Cell apoptosis, a process of programmed cell destruction that occurs in multicellular organisms, 3D illustration showing changes in cellular morphology, blebbing, cell shrinkage. Image Credit: Kateryna Kon / Shutterstock
James Ferrell, MD, Ph.D., professor of chemical and systems biology and of biochemistry at Stanford explained that cell death regulation starts with a trigger wave and this occurs in cell regulation recurrently. “Sometimes our cells die when we really don't want them to—say, in neurodegenerative diseases. And sometimes our cells don't die when we really do want them to—say, in cancer,” Ferrell said. “And if we want to intervene, we need to understand how apoptosis is regulated,” he added. The study titled “Apoptosis propagates through the cytoplasm as trigger waves,” on the details of apoptosis regulation is published in the journal Science this week.

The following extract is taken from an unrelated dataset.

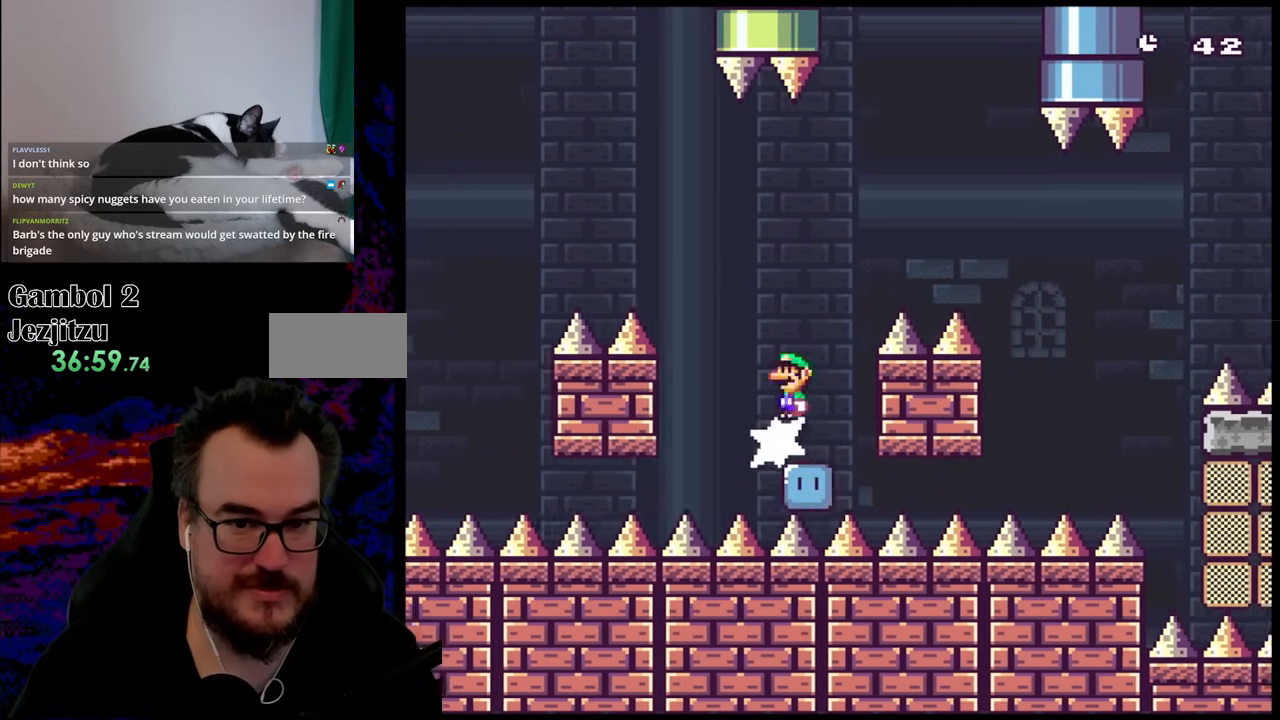
{"buttons": ["X", "DPAD_RIGHT"], "events": [[233, "A", "up"]]}
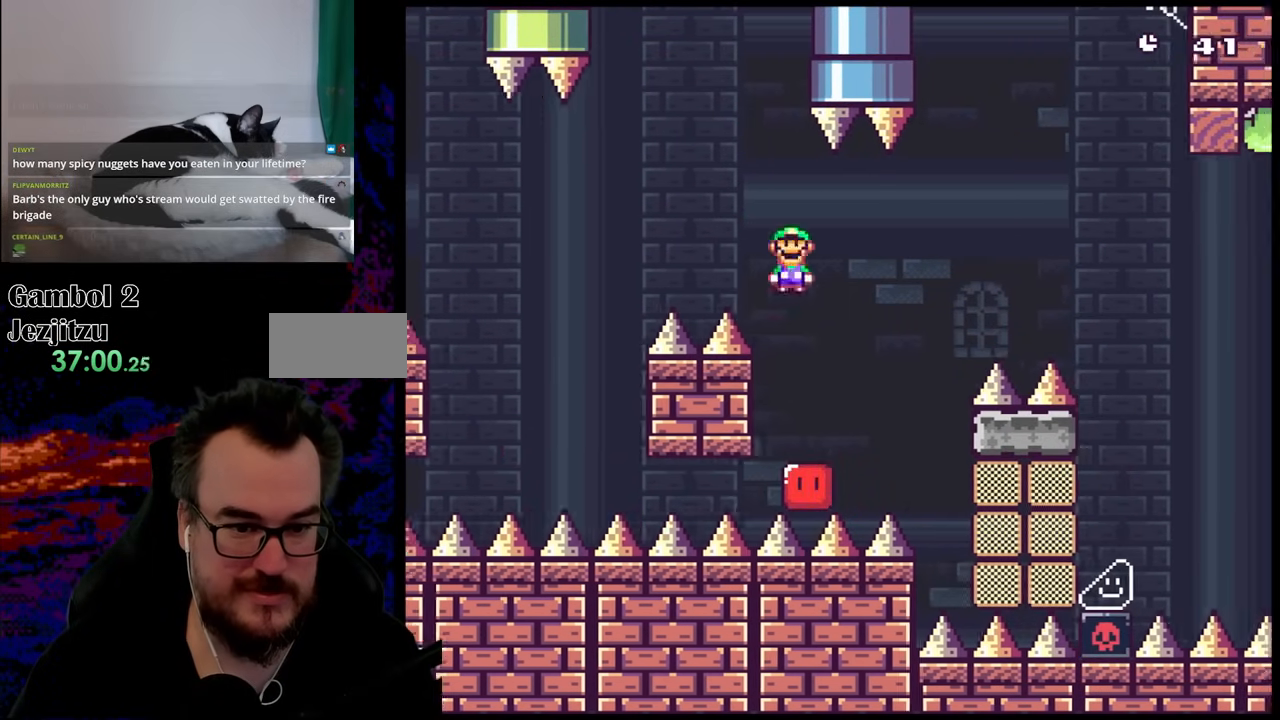
{"buttons": ["X", "DPAD_RIGHT"], "events": [[100, "A", "down"], [450, "A", "up"]]}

Xianrui Cheng, Ph.D., a Postdoctoral scholar led this study where they found that apoptosis spreads across the cytoplasm like wildfire. The speed of movement of this wave is undeterred they noted. The researchers explain it like falling dominoes. The force necessary to trigger the cell apoptosis is all that is needed for it to spread, they noted. Once the waves start there are special proteins called caspases that are activated. These caspases activate other caspases until it has spread to the whole group of cells. Ferrell explained that it spreads “in this fashion and never slows down, never peters out.” “It doesn't get any lower in amplitude because every step of the way it's generating its own impetus by converting more inactive molecules to active molecules, until apoptosis has spread to every nook and cranny of the cell,” he said.
For their experiment Cheng and Ferrell used Xenopus laevis frog eggs as their experimental cells. Each of the eggs is a single cell. Fluid from the eggs were extracted and inserted into tiny Teflon tubes that are a few millimetres long. Then they initiated the “death signal” and started the cascade of apoptosis. They watched as the apoptosis progressed using fluorescent markers at the rate of 30 micrometers per minute. The bright green light that signified apoptosis movement progressed at a constant speed.

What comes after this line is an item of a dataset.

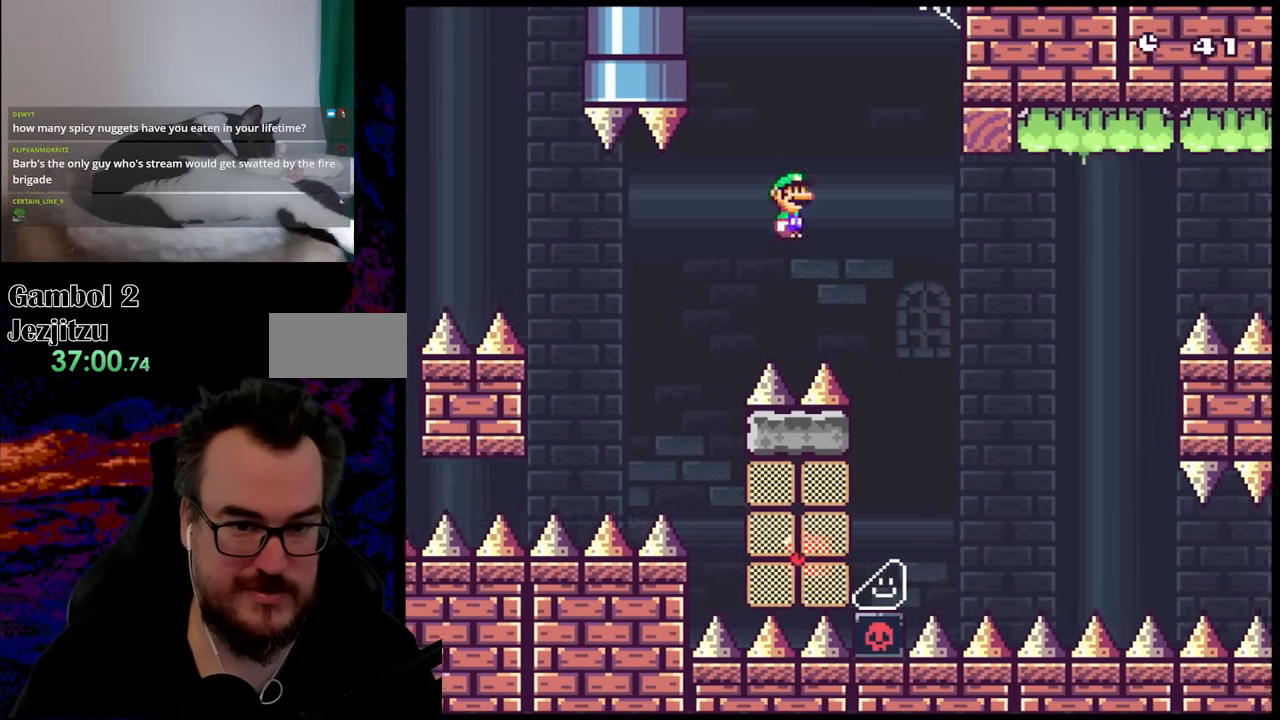
{"buttons": ["A", "X", "DPAD_RIGHT"], "events": [[267, "A", "down"]]}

Cheng and Ferrell saw that when the eggs died they displayed a dark pigmentation on their surface. As the cells continued to die, the dark pigmentation spread across the cells in a curved line. They noted that the cells dying had activated caspases while the intact cells did not have activated caspases. The waves however travelled to all the cells. Ferrel said that this spread of the trigger waves could be the same way as the immune responses and viruses spread from one cell to another. He called this spread as a “recurring theme” in nature.